NRA blasts small arms conference at U.N.
Published 12:00 am Thursday, July 6, 2006
The National Rifle Association is claiming a United Nations conference to combat the illicit trade of guns worldwide is actually a plot to strip Americans of their Second Amendment rights.
The two-week conference started on Monday and will conclude July 7.
The Bush administration supports the U.N.'s efforts to restrict the sale of small arms in the black market, but U.S. officials said they would be opposed to any international treaty denying Americans their choice to keep and bear arms.
The NRA launched a massive e-mail and letter campaign blasting the U.N. earlier last week.
“Š If this treaty were ratified in the United States, it would be binding on you and other citizens with the full force of American law-outlawing your guns, extinguishing your hunting, prohibiting your shootings sports, ending your right to self-defense, and destroying our Second Amendment rights forever,” NRA Executive Vice President Wayne LaPierre said in a letter to gun owners on the association's website.

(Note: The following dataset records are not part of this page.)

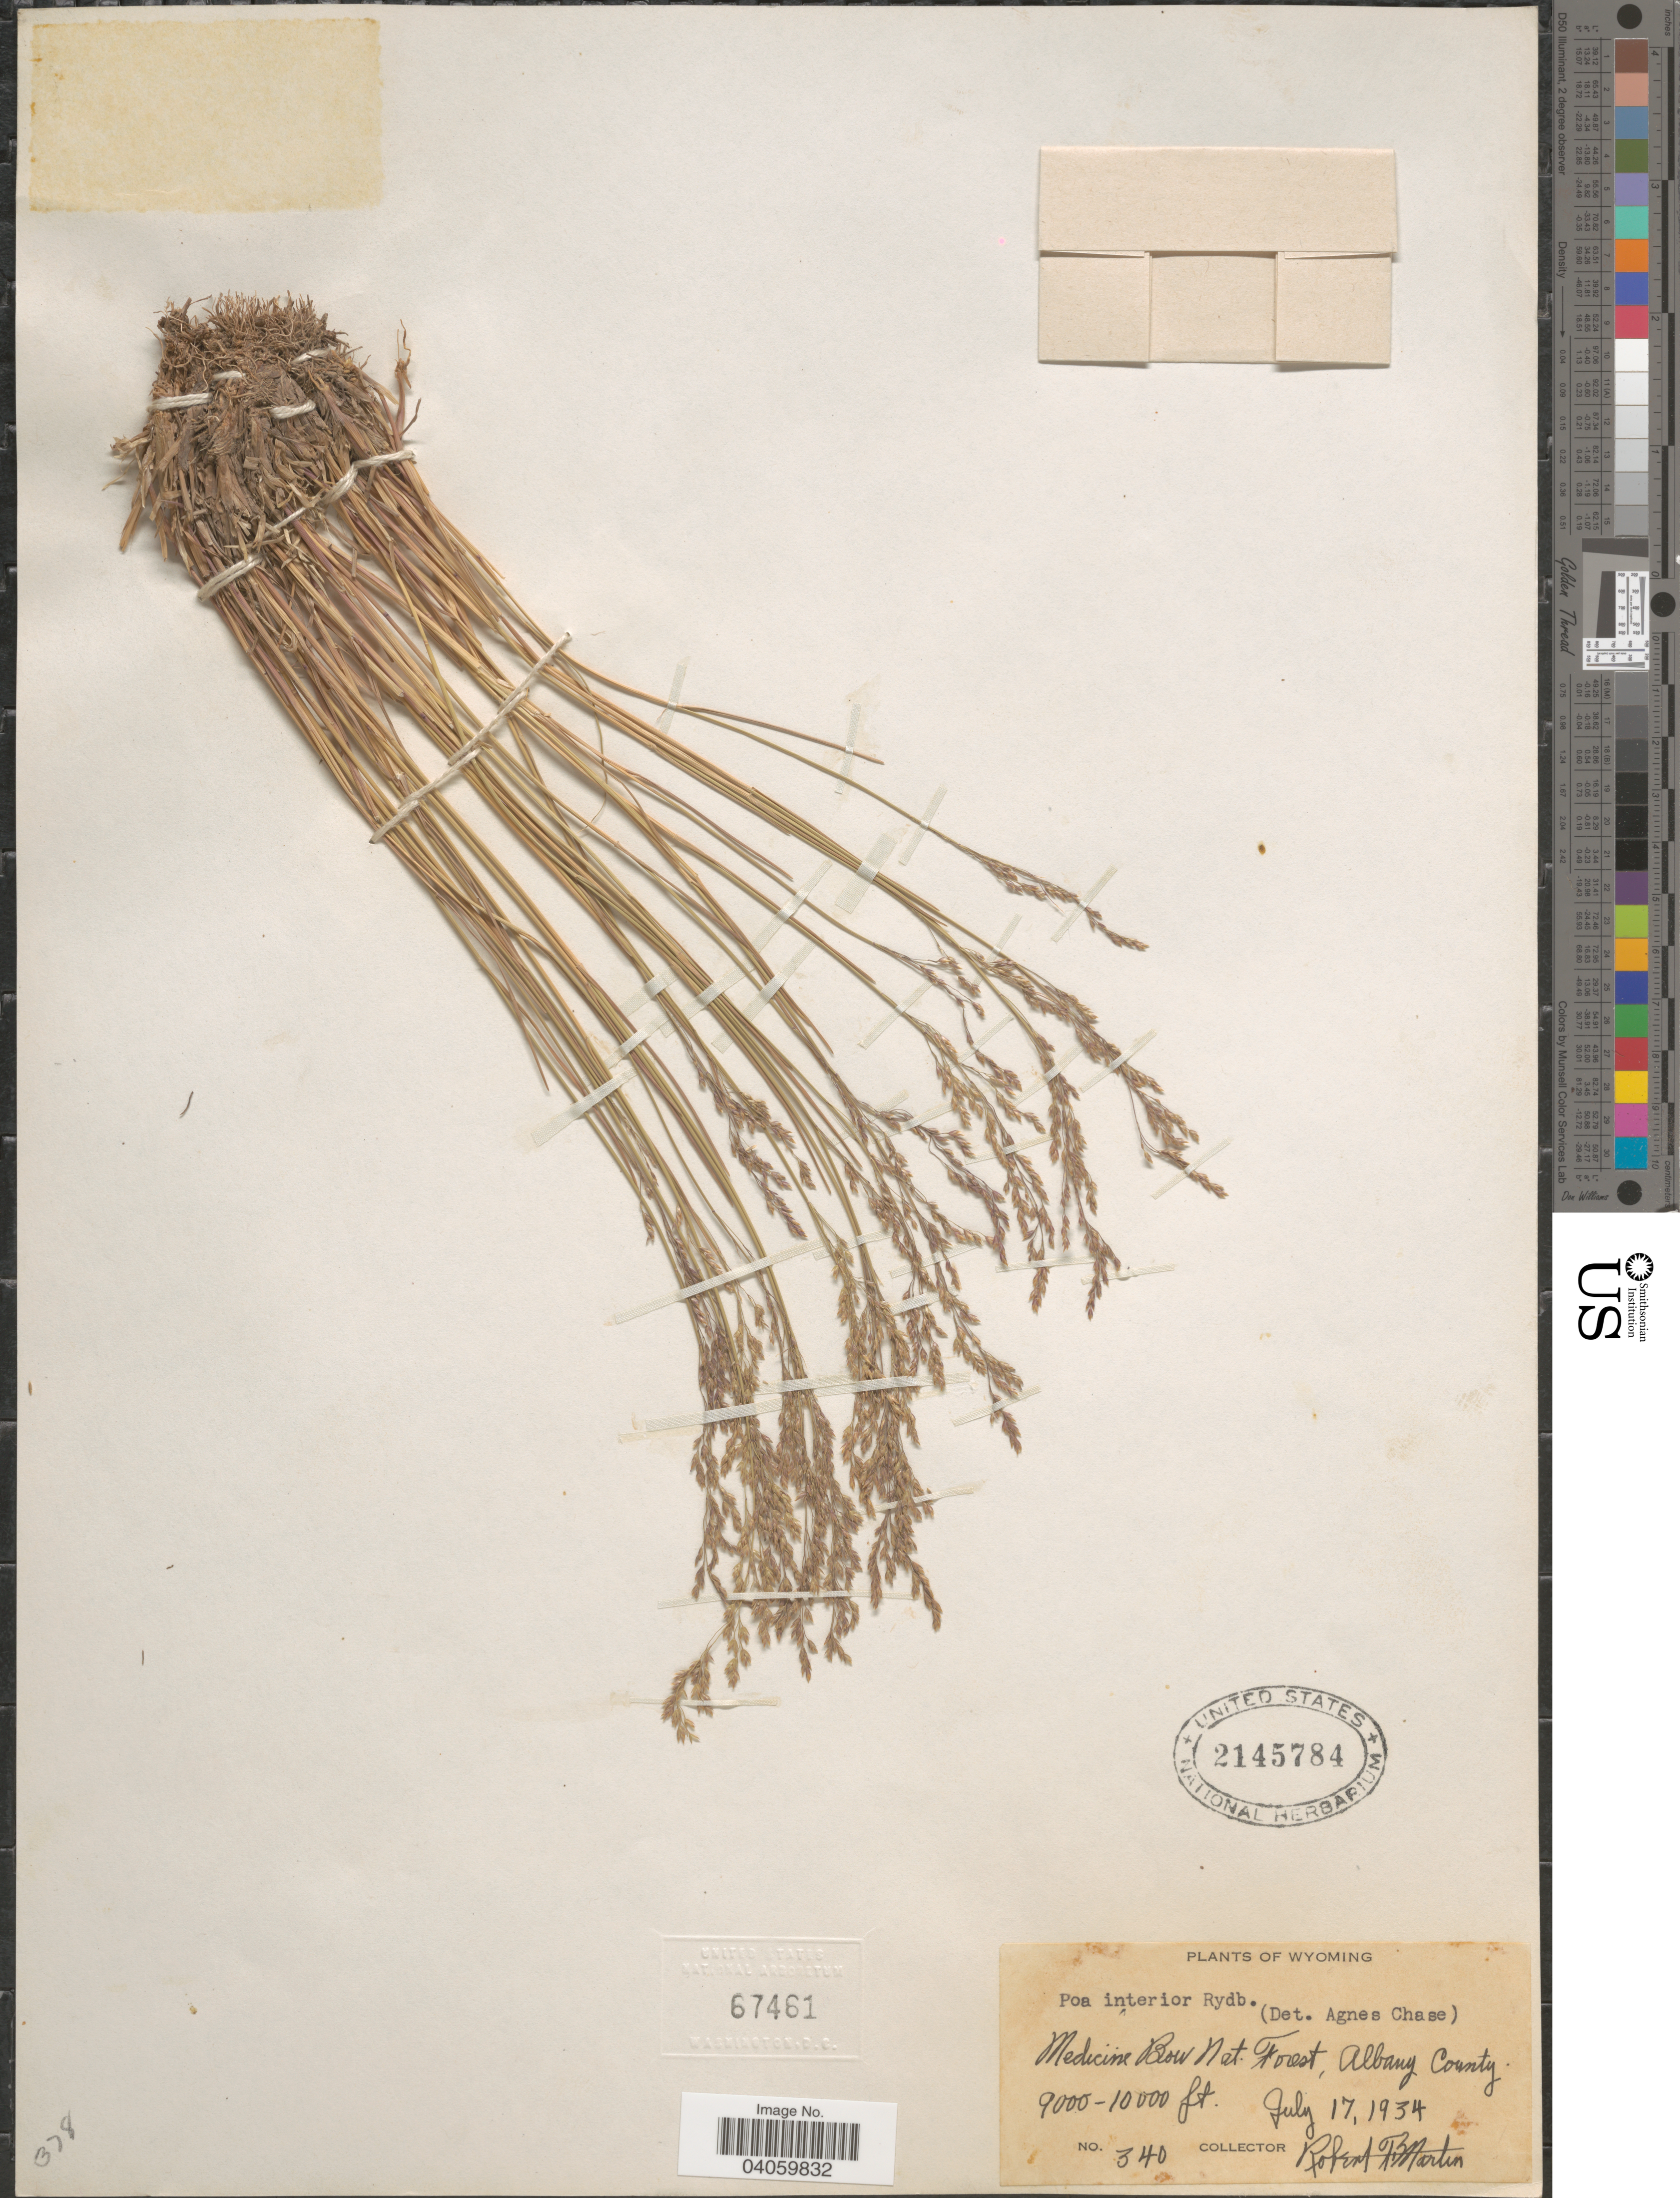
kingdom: Plantae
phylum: Tracheophyta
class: Liliopsida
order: Poales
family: Poaceae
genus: Poa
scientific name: Poa interior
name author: Rydb.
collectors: R. F. Martin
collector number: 340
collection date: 1934-07-17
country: United States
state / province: Wyoming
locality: Medicine Bow Nat. Forest, Albany County.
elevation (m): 2743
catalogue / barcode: US 2145784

U.N. Secretary General Kofi Annan insisted the conference is not an attempt to halt free nations from allowing their citizens the choice of carrying firearms. The conference's focus is to curb the sell and trade of illegal firearms – a $1 billion black market worldwide - that supply civil wars and terrorist organizations.
In April 2001, a similar conference conducted by the U.N. in New York attracted the NRA's attention. Of that conference, LaPierre said the international community would eventually pressure the United States into eradicating the Second Amendment, thereby denying American citizens gun ownership.